2020/5/12、卵円孔開存の心室中隔瘤、シャントサイズと脳卒中リスクとの関係を調べた研究「Atrial Septal Aneurysm, Shunt Size, and Recurrent Stroke Risk in Patients With Patent Foramen Ovale」の結果をまとめました。
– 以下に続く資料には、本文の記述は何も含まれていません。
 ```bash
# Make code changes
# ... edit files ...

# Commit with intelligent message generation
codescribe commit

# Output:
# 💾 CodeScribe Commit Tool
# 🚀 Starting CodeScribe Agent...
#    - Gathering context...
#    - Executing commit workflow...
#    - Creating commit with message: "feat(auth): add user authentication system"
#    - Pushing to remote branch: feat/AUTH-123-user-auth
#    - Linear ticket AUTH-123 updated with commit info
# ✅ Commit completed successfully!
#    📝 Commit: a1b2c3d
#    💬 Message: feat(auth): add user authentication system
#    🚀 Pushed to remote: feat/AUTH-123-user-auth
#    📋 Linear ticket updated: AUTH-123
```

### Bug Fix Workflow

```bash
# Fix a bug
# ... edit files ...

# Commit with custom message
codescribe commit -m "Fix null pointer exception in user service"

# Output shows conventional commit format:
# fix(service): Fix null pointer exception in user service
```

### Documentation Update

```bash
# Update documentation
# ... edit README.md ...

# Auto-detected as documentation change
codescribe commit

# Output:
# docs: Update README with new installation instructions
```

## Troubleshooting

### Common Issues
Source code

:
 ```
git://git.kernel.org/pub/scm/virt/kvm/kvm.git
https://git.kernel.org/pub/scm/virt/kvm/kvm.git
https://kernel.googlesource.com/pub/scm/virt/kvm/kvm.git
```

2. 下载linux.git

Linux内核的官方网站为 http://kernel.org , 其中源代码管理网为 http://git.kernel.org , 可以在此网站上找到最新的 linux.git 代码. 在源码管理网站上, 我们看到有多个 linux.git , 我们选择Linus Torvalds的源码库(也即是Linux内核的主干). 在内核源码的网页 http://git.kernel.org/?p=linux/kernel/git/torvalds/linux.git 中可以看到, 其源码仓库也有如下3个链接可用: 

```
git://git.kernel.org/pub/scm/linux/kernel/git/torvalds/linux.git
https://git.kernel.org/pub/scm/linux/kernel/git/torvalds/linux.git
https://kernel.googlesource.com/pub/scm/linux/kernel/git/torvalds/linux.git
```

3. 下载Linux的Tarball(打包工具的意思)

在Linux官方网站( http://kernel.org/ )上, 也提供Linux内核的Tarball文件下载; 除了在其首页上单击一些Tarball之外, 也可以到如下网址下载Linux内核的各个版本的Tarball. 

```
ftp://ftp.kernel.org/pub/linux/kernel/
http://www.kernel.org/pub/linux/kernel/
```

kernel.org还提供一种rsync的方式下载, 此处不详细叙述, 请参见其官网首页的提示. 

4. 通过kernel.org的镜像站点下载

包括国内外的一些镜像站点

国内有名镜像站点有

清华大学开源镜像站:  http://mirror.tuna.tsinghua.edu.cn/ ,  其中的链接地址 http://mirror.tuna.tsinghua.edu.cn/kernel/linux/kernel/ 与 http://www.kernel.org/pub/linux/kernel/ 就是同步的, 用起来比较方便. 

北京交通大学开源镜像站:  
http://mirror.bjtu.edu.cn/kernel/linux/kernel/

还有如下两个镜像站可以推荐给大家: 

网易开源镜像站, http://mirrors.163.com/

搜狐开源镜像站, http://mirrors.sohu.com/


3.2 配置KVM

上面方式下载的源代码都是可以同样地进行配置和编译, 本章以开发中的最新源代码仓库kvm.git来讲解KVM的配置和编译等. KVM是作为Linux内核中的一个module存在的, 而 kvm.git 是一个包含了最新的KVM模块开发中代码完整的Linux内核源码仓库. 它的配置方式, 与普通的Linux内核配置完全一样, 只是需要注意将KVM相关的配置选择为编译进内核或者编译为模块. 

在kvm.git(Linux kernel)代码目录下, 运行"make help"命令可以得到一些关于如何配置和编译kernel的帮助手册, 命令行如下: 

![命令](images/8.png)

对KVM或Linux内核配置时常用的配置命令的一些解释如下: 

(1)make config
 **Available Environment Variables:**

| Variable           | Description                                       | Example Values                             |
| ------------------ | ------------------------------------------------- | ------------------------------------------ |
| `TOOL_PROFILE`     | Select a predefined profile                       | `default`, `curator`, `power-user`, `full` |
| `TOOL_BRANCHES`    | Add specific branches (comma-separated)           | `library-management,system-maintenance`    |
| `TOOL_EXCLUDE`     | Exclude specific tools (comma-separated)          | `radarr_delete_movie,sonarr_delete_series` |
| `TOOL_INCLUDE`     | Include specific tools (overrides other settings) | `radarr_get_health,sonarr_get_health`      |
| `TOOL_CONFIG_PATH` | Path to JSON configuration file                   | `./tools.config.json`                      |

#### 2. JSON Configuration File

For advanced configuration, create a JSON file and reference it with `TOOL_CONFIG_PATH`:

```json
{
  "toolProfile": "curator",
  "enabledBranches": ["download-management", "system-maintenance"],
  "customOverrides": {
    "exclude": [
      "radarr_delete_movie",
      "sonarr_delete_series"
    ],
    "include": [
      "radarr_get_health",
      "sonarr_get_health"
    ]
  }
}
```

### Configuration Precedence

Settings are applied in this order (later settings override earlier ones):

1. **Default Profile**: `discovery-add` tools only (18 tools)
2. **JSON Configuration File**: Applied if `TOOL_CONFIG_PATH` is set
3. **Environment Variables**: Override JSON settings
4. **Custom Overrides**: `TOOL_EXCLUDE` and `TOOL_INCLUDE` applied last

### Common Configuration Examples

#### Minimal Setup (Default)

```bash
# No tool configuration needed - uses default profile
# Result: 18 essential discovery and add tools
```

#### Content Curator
卵円孔開存(patent foramen ovale: PFO)関連脳卒中において、大きなシャント(large shunt)、心室中隔瘤(atrial septal aneurysm: ASA)が脳卒中再発のハイリスクではないかと考えられています。卵円孔開存関連脳卒中で、他の原因がなく、薬物療法のもと、卵円孔開存のサイズ、心室中隔瘤の状態が脳卒中の再発にどのような影響を及ぼすのか調べるために、2つの後ろ向き観察研究、2つの無作為化試験の蓄積データから、シャントサイズ、心室中隔瘤の状態を心エコー画像から評価しました。卵円孔開存の解剖学的特徴と虚血性脳卒中の再発との関係は混合エフェクトCoxモデルによって評価しました。結果、898例、平均年齢45.3歳、大きな卵円孔開存で心室中隔瘤あり178例(19.8%)、大きな卵円孔開存なしで心室中隔瘤あり71例(7.9%)、大きな卵円孔開存で心室中隔瘤なし397例(44.2%)、大きな卵円孔開存なしで心室中隔瘤なし252例(28.1%)でした。平均3.8年の追跡期間、脳卒中の再発は47例(5.2%)発生しました。
卵円孔開存のサイズと脳卒中再発との関係は試験によってばらつき(pinteraction = 0.01)がありました。年齢、高血圧、抗血栓薬、卵円孔開存の解剖、心室中隔瘤は脳卒中再発の独立した関連因子(adjusted hazard ratio: 3.27; 95% confidence interval: 1.82 to 5.86; p < 0.0001)でしたが、大きな卵円孔開存(average adjusted hazard ratio across studies: 1.43; 95% confidence interval: 0.50 to 4.03; p = 0.50)は有意な因子ではありませんでした。卵円孔開存関連脳卒中において、心室中隔瘤はシャントサイズと比べて重要な予測因子でした。この結果は薬物療法における脳卒中再発のハイリスク群の特定、卵円孔閉鎖術のベネフィットがある層を特定するのに役立つ可能性があると論文ではまとめています。詳しくは論文をご覧ください。
https://pubmed.ncbi.nlm.nih.gov/32381162
卵円孔開存は奇異性脳塞栓症という特殊なタイプの脳卒中のリスクの一つですが、卵円孔開存自体は比較的頻度が高いため、卵円孔閉鎖術が全例に必要かどうかはわかっていませんでした。今回、心室中隔瘤の存在が脳卒中再発のリスク因子であることがわかりました。ちなみに、シャントサイズはリスク因子ではなかったとのことでやや意外でした。卵円孔開存関連脳卒中の再発率は3.8年間で5.2%と比較的高いことから、ハイリスク群には卵円孔閉鎖術を検討する参考になるでしょう。詳しくは主治医までご相談ください。